Stocks declined sharply for a second day on Friday, with the Nasdaq tallying its third weekly drop, after JPMorgan Chase posted disappointing earnings and Gap reported a decline in sales.

The Dow Jones Industrial Average, which dropped 266 points on Thursday, closed unofficially down another 143 points. The S&P 500 lost 17 points and the Nasdaq, which had its worst day in over two years on Thursday, was 54 points, or 1.3 percent lower, falling below 4,000 for the first time since early February.

"There's a lot of uneasiness about how far and fast the market ran last year, so any piece of news, even a single earnings report, can have a contagion effect," said Dorothy Weaver, co-founder of Collins Capital.

JPMorgan Chase led declines on the S&P 500, falling 3.6 percent after the bank posted first-quarter earnings below expectations. Gap shares dropped 2.2 percent after the retailer reported a drop in same-store sales, with Janney Capital Markets downgrading its shares to neutral from buy.

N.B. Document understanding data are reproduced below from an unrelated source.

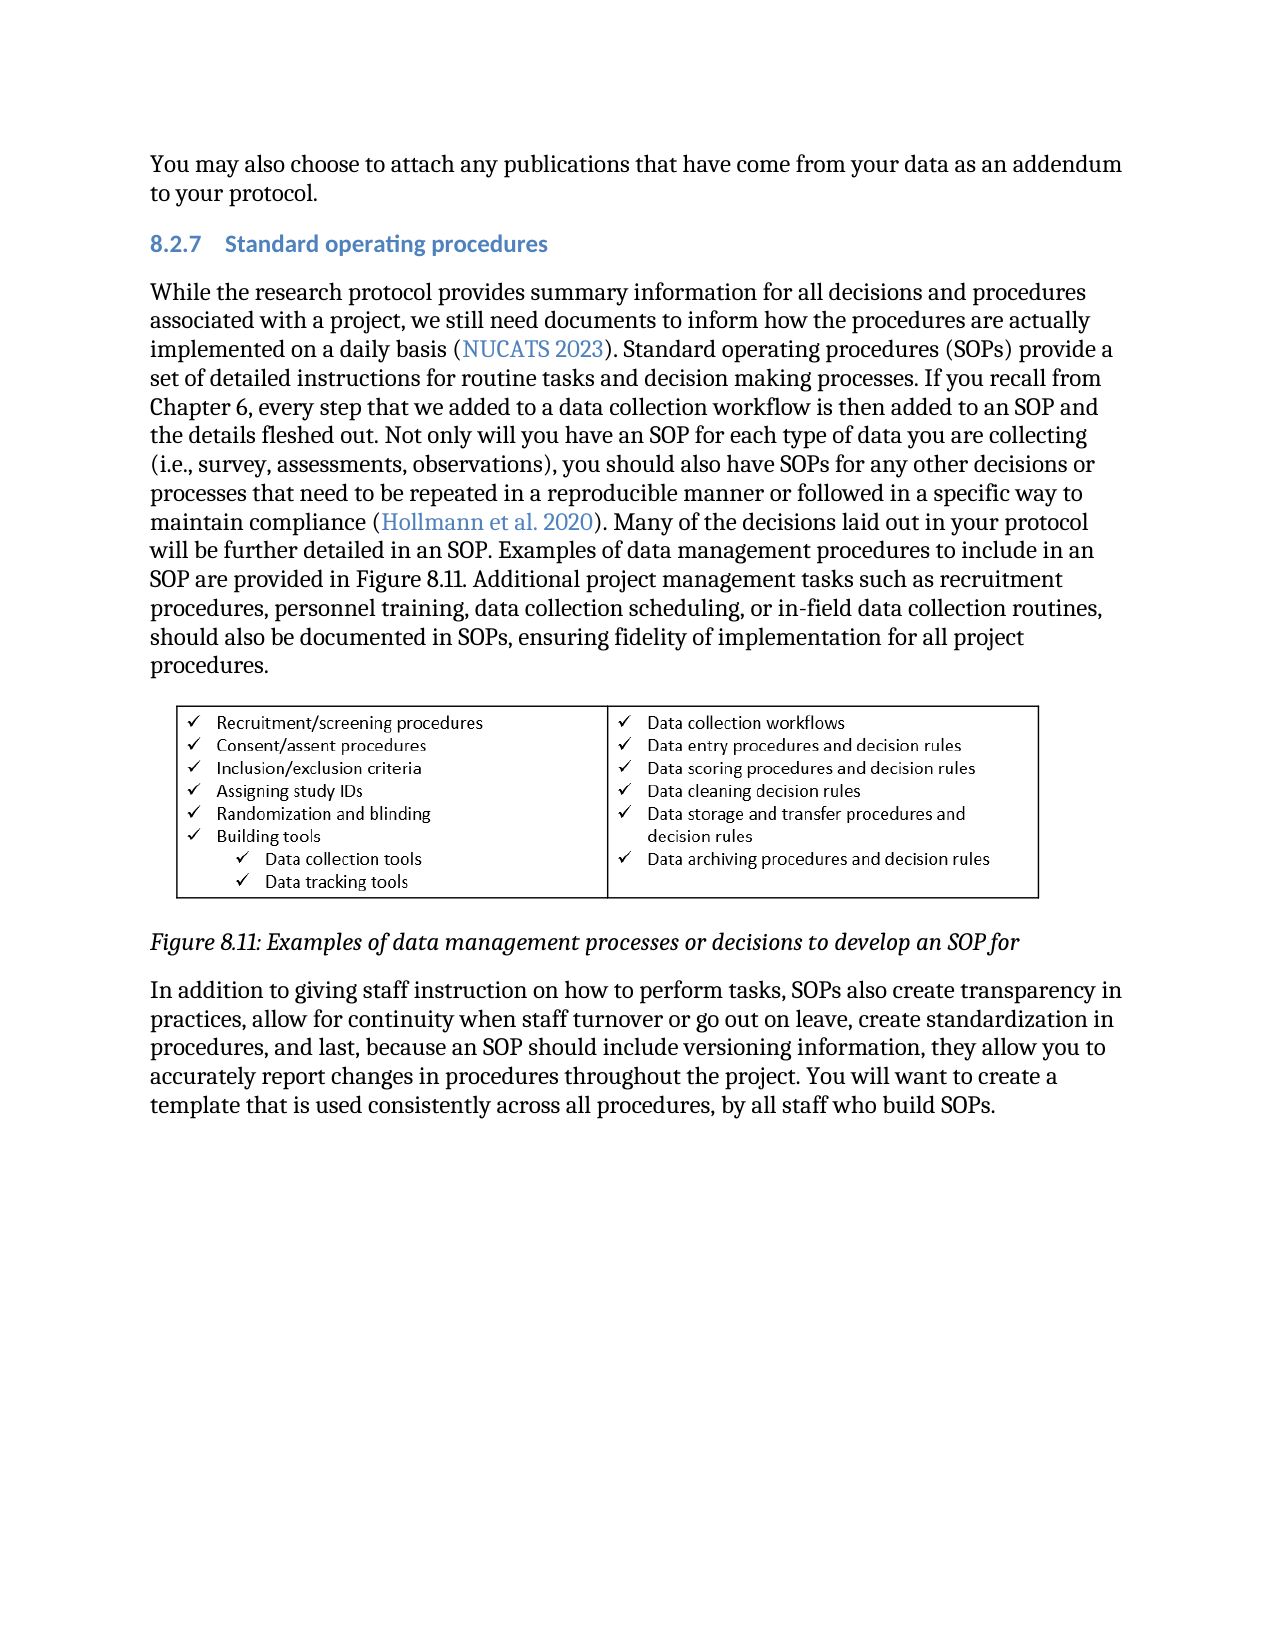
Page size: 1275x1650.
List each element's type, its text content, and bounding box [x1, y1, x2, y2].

text While the research protocol provides summary information for all decisions and procedures associated with a project, we still need documents to inform how the procedures are actually implemented on a daily basis (NUCATS 2023). Standard operating procedures (SOPs) provide a set of detailed instructions for routine tasks and decision making processes. If you recall from Chapter 6, every step that we added to a data collection workflow is then added to an SOP and the details fleshed out. Not only will you have an SOP for each type of data you are collecting (i.e., survey, assessments, observations), you should also have SOPs for any other decisions or processes that need to be repeated in a reproducible manner or followed in a specific way to maintain compliance (Hollmann et al. 2020). Many of the decisions laid out in your protocol will be further detailed in an SOP. Examples of data management procedures to include in an SOP are provided in Figure 8.11. Additional project management tasks such as recruitment procedures, personnel training, data collection scheduling, or in-field data collection routines, should also be documented in SOPs, ensuring fidelity of implementation for all project procedures. [150, 278, 1125, 680]
text In addition to giving staff instruction on how to perform tasks, SOPs also create transparency in practices, allow for continuity when staff turnover or go out on leave, create standardization in procedures, and last, because an SOP should include versioning information, they allow you to accurately report changes in procedures throughout the project. You will want to create a template that is used consistently across all procedures, by all staff who build SOPs. [150, 976, 1125, 1119]
subtitle 8.2.7 Standard operating procedures [150, 228, 1125, 259]
text You may also choose to attach any publications that have come from your data as an addendum to your protocol. [150, 150, 1125, 207]
picture [168, 698, 1044, 908]
text Figure 8.11: Examples of data management processes or decisions to develop an SOP for [150, 928, 1125, 957]
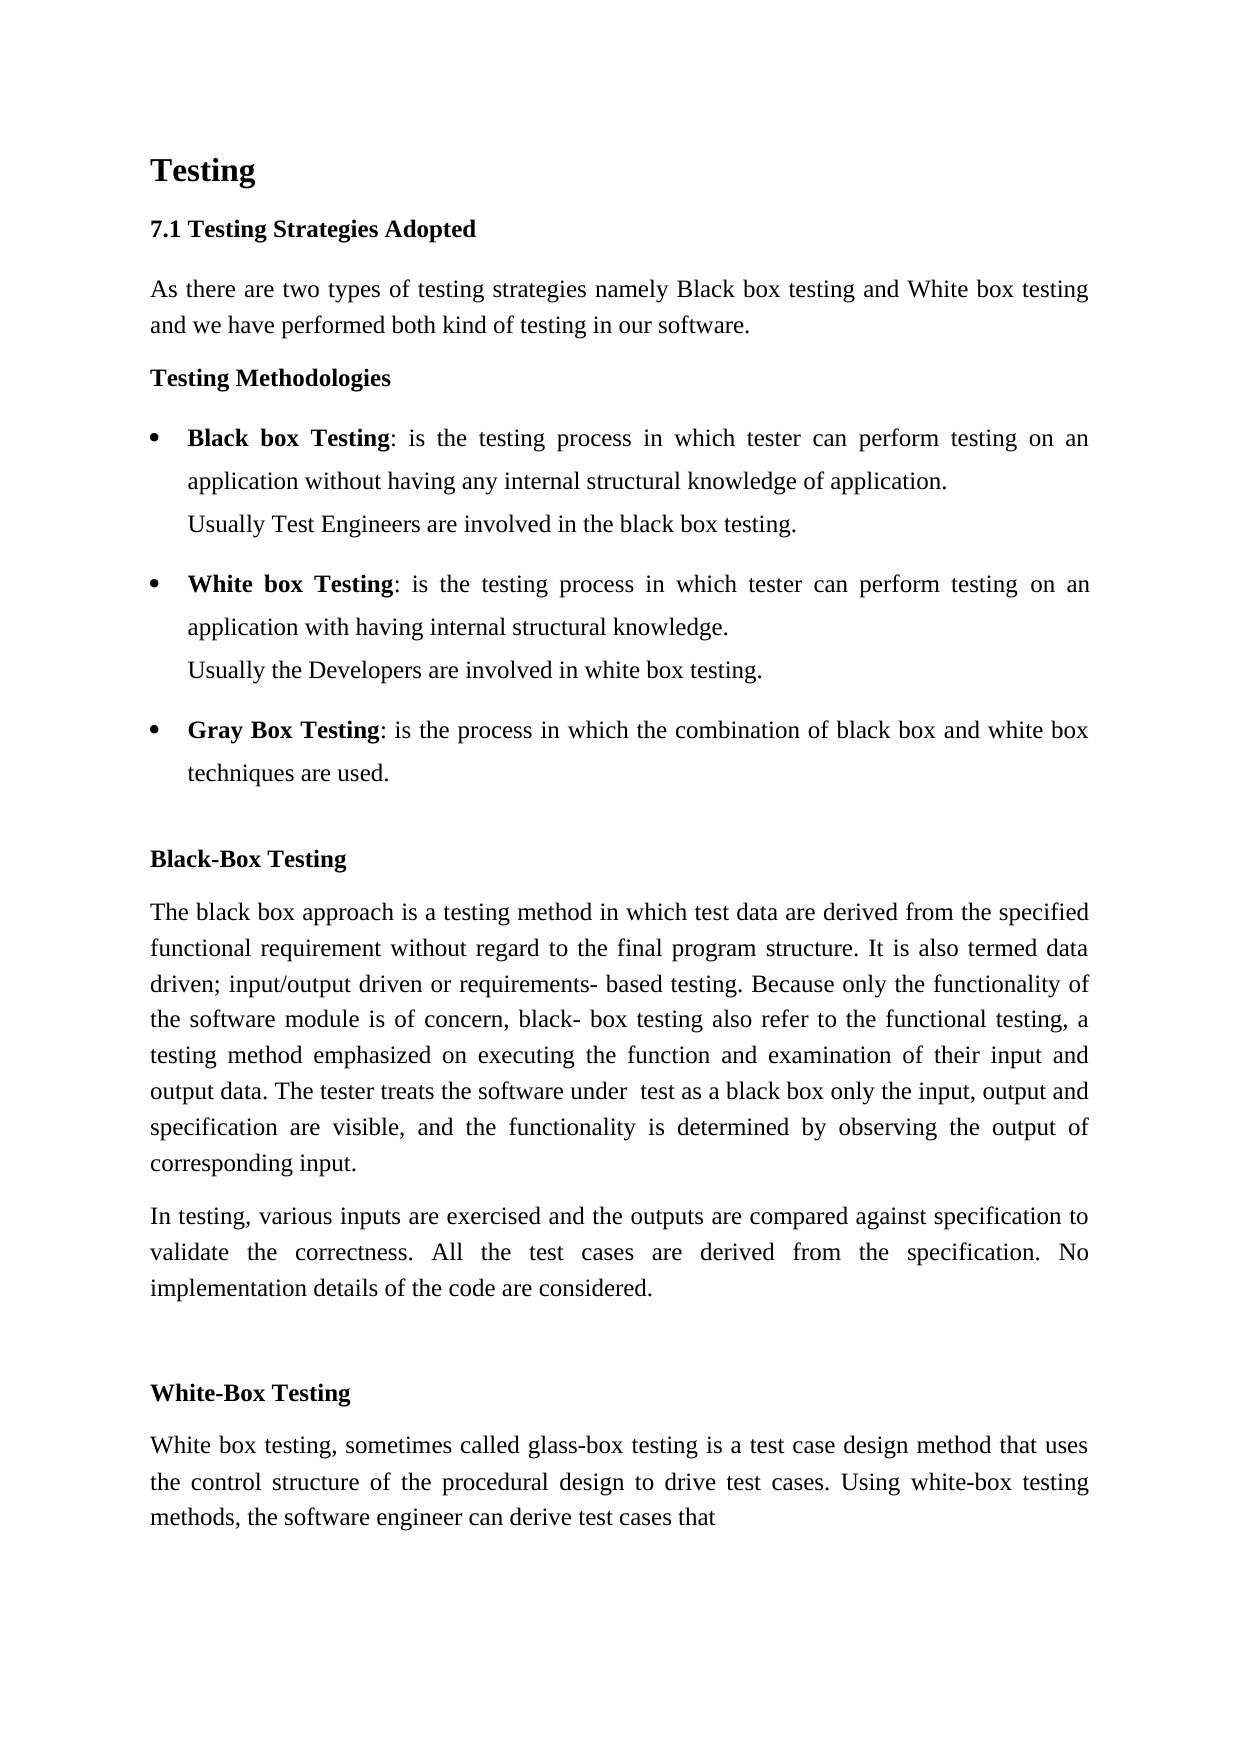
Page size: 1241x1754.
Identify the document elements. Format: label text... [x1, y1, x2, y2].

Friday's economic reports had the Labor Department reporting U.S. producer prices rose the most in nine months in March as the cost of food and services climbed.

On the New York Mercantile Exchange, crude-oil futures for May delivery rose 34 cents to $103.74 a barrel, rising nearly 3 percent from a week ago; gold futures for June delivery dropped 0.1 percent to $1,319.00 an ounce, up 1.2 percent for the week.

The dollar gained against other global currencies and the 10-year Treasury yield fell 2 basis points to 2.621 percent.

Stocks were slammed on Thursday in a selloff in momentum names— biotech companies and technology firms on the Nasdaq exchange. The biggest casualty was the Nasdaq itself, which saw its biggest one-day decline since November 2011.